Hometown: Kent, WA
Majors: Mathematics and Physics
Growing up in my house, I discovered math was something fun. My dad is a huge math enthusiast. He went to school to become an electrical engineer and worked at Boeing for 25 years. He loved “recreational math” as well, and that was something I enjoyed with my father. When my brother and I were young, in an effort to teach us our prime numbers, he forbade us from microwaving any food for a period of time whose seconds’ value was not a prime number.

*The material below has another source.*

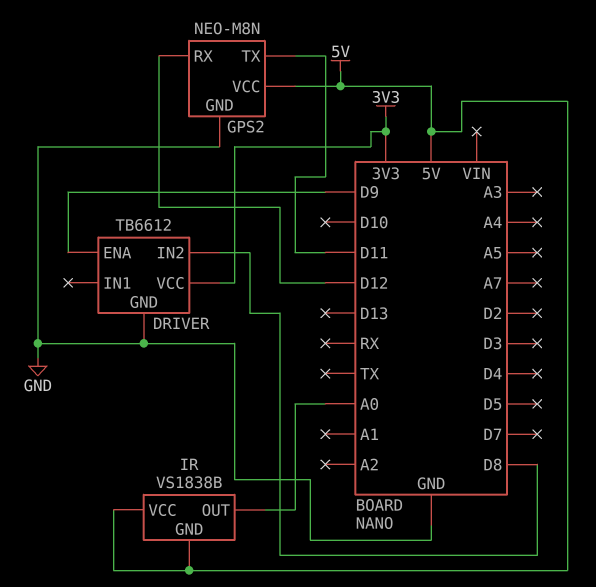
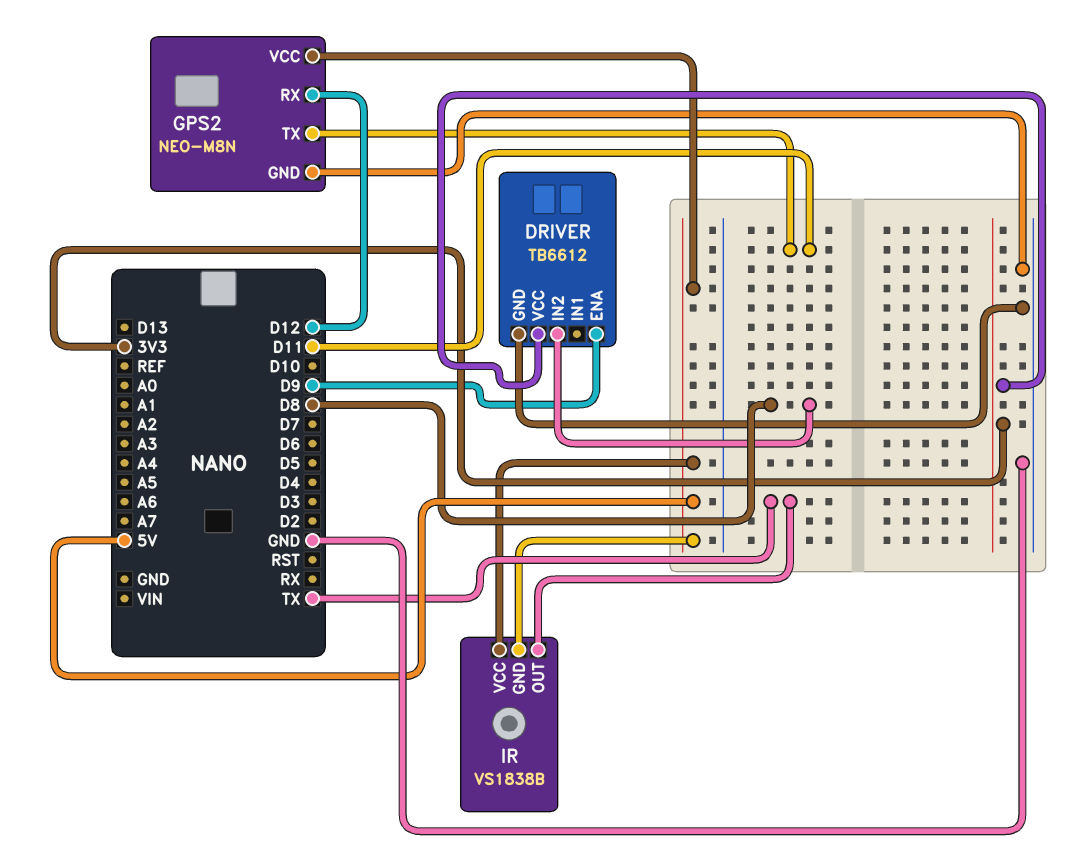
IR pin OUT: A0 -> TX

During Autumn Quarter of my sophomore year I took my first really theoretical math class, “Real Analysis” from Dr. Wai Lau. It turns out that there is a whole component to mathematics that you don’t really learn until you start taking the upper-division classes. Dr. Lau did a great job of training us to think like mathematicians, which was something I had never experienced before. It was great to focus on learning to think like that — combined with the personal attention of a professor who was really invested in your learning and your life.
Probably my favorite time was competing in the Modeling Contest in Mathematics (MCM). It is a 96-hour competition for teams of three students each. This last year, my team and I worked on describing how a theoretical vaccine could be deployed into West Africa to eradicate Ebola.
After graduation, I intend to attend graduate school in theoretical or experimental physics, probably focusing on the subatomic. I want to participate in that great push to uncover the mysteries of the world. I’ve always found such joy in seeing the connections in this world, and math is the tool that shows us that connection.
It’s math that uncovers the deep structure of reality. I know that I have developed so much as an adult during my time here, and I want to help others develop into the best person that they can be — as my professors have done for me. Honestly, I think coming here has been one of the best decisions I’ve made.